If you can't beat spam, dodge it

April 03, 2000|By Mike Himowitz

Life is full of annoyances, and spam is one of them. Unsolicited ads for get-rich-quick schemes, porn sites, hair restorers, time shares, Viagra merchants, herbal remedies, quickie mortgages, diploma mills and work-at-home rip-offs litter our e-mail boxes and give Internet service providers fits.

For example, a reader who signed up for an online merchant's newsletter recently wrote to tell me that he was being bombarded with junk mail. He had tried for weeks to "unsubscribe" but had been ignored. Was there anything he could do to stop the flood?

I wish I could offer a quick fix for the problem, but there isn't one. One reason is that from the sender's standpoint, spam works. Unlike snail mail, it costs almost nothing to send, and by the standards of the advertising industry, it's incredibly effective. While mass-mailers can expect a 2 percent or 3 percent success rate with snail-mail pitches, e-mail campaigns can easily generate five times that response rate, or more.

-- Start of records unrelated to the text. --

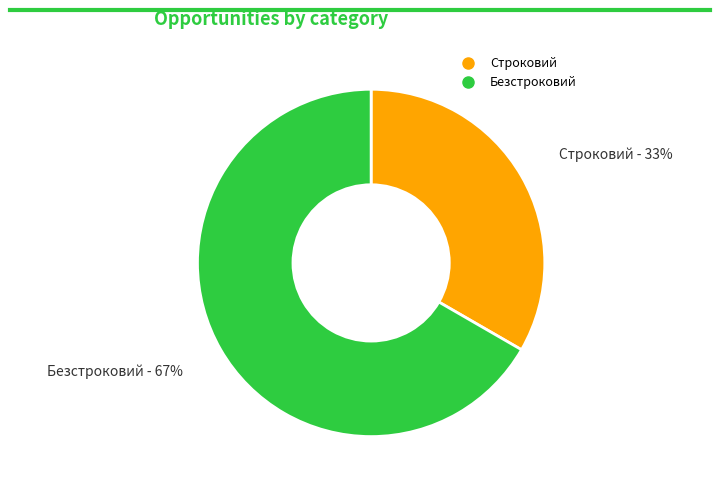

Which slice represents more than half of the pie?

Безстроковий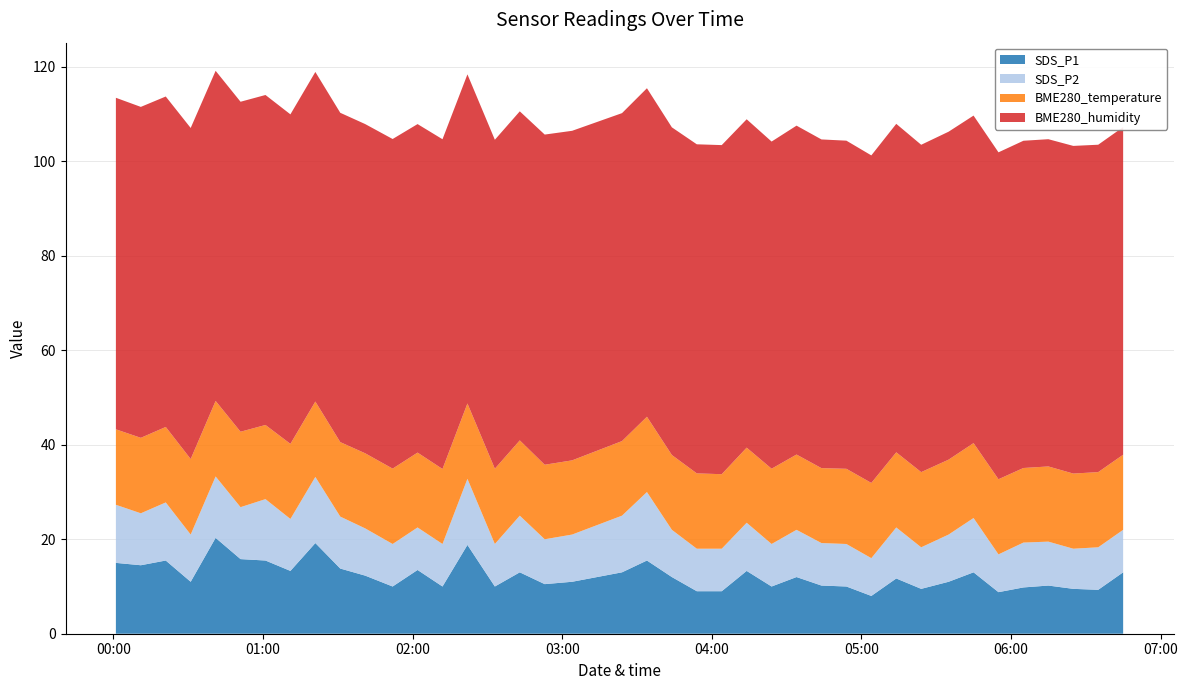

What is the minimum value for SDS_P1?

8.0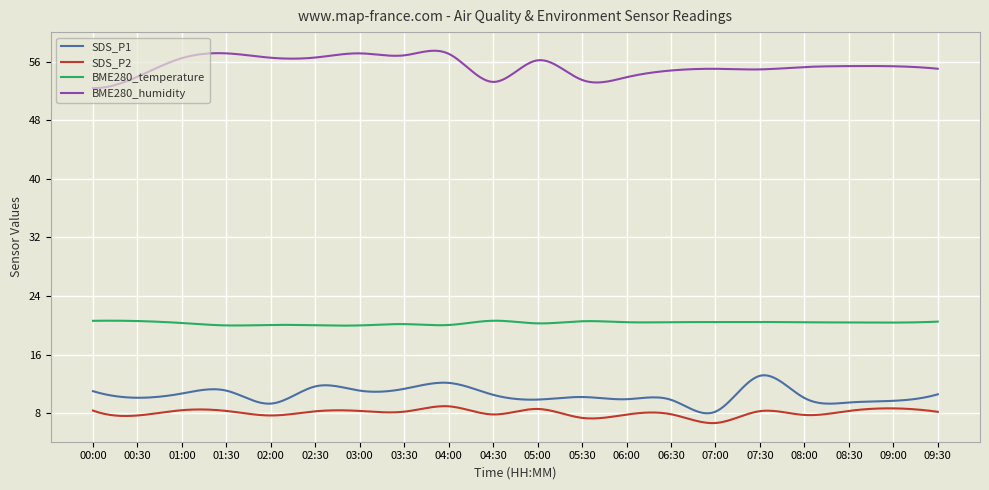

Which series has the largest total across all categories?

BME280_humidity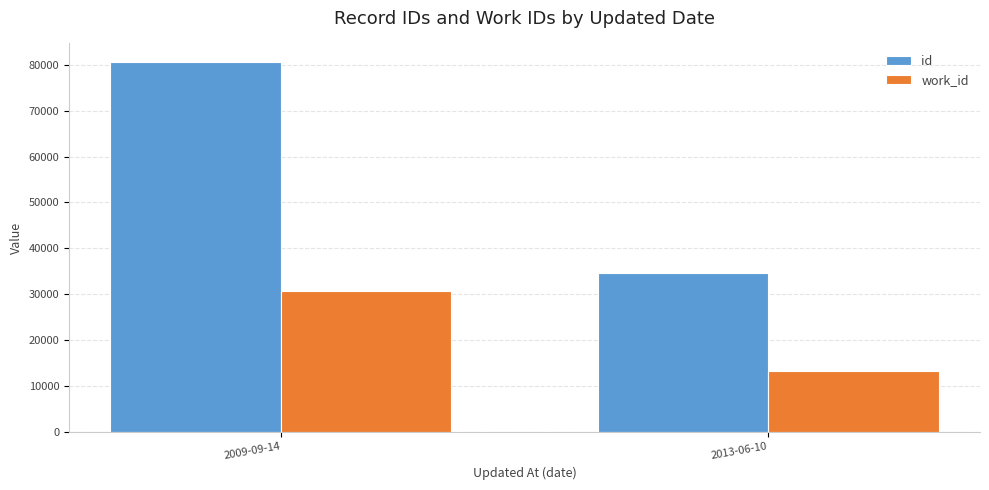

At 2009-09-14, list the series in order from smallest to largest.

work_id, id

The Internet's e-mail protocol also makes it easy for junk-mailers to hide their identities by faking return addresses and routing information. Sometimes they exploit security holes in the systems of careless Internet service providers and hijack their e-mail machinery to send hundreds of thousands of messages. That makes spammers hard to track.

Although most recipients hate junk e-mail, and it collectively costs users and service providers millions of dollars, the direct-mail industry has shown no serious signs of controlling itself. Many of the worst offenders don't belong to industry organizations, anyway. Nor has Congress shown any inclination to pass effective spam-control legislation.

Fifteen states have enacted laws to protect their citizens from spam. They haven't had much impact, although some spammers have been successfully sued by ISPs for misappropriating their e-mail systems.

Last month, the toughest anti-spam law of the bunch, in Washington state, was thrown out in federal court because it violated the U.S. Constitution's Commerce Clause, which limits the power of states to regulate interstate commerce.

That doesn't leave you with many alternatives. As an e-mail user, you can complain to your ISP about junk mail, try to track it to the source and otherwise waste your time on this Internet pond scum. Junkbusters (www.junkbusters.com) has some good suggestions along those lines.

But I don't think it's worth the effort. Instead, I recommend two tactics to minimize the annoyance of spam. The first is to avoid it in the first place, while the second is to use your e-mail software to channel as much of the junk as possible into the trash can before it can get under your skin.

Today we'll concentrate on dodging the bullet, and the best advice for that is an old military adage: Present the smallest possible target to the enemy. That means giving out your real e-mail address only to the people you really care about -- friends, family and business associates.

I say "real" e-mail address because it's now possible to have as many e-mail addresses as you like, thanks to HotMail, Yahoo, Excite, AltaVista, Lycos and other Web-based "freemail" services. You'll find more than a thousand freemail services listed at www.emailaddresses.com. Sign up with a couple of these and set up e-mail accounts to use as decoys.

When you register, a freemail site may ask for your name and address, but there's no penalty for lying. If a freemail operator requires that you enter another, valid e-mail address, use your real address to set up your first freemail account, then use the first freemail address to validate the second account, and so on. This minimizes the exposure of your primary account.

AOL subscribers have an additional alternative. AOL provides each user with at least five screen names (seven if you use AOL's latest software). Each screen name is a separate e-mail address. Unless your family already uses all of yours, set up one or two screen names that you can use as e-mail decoys.

AOL recommends that you log on using one of these secondary screen names whenever you plan to enter its chat rooms or participate in other AOL activities. This will protect you from the spammers who lurk in corners, harvesting screen names for their mailing lists. When you want to send mail to people you care about, log on to AOL using your primary screen name.

Once you've set up your aliases, use them whenever a Web site asks for your e-mail address, or when you register software. You should use your primary e-mail address only when you want to receive mail from from a company or site, and only after you've looked at a site's privacy policy. Remember that a valid e-mail address is a valuable commodity: Most Web sites and businesses will sell or trade yours to other businesses or spammers.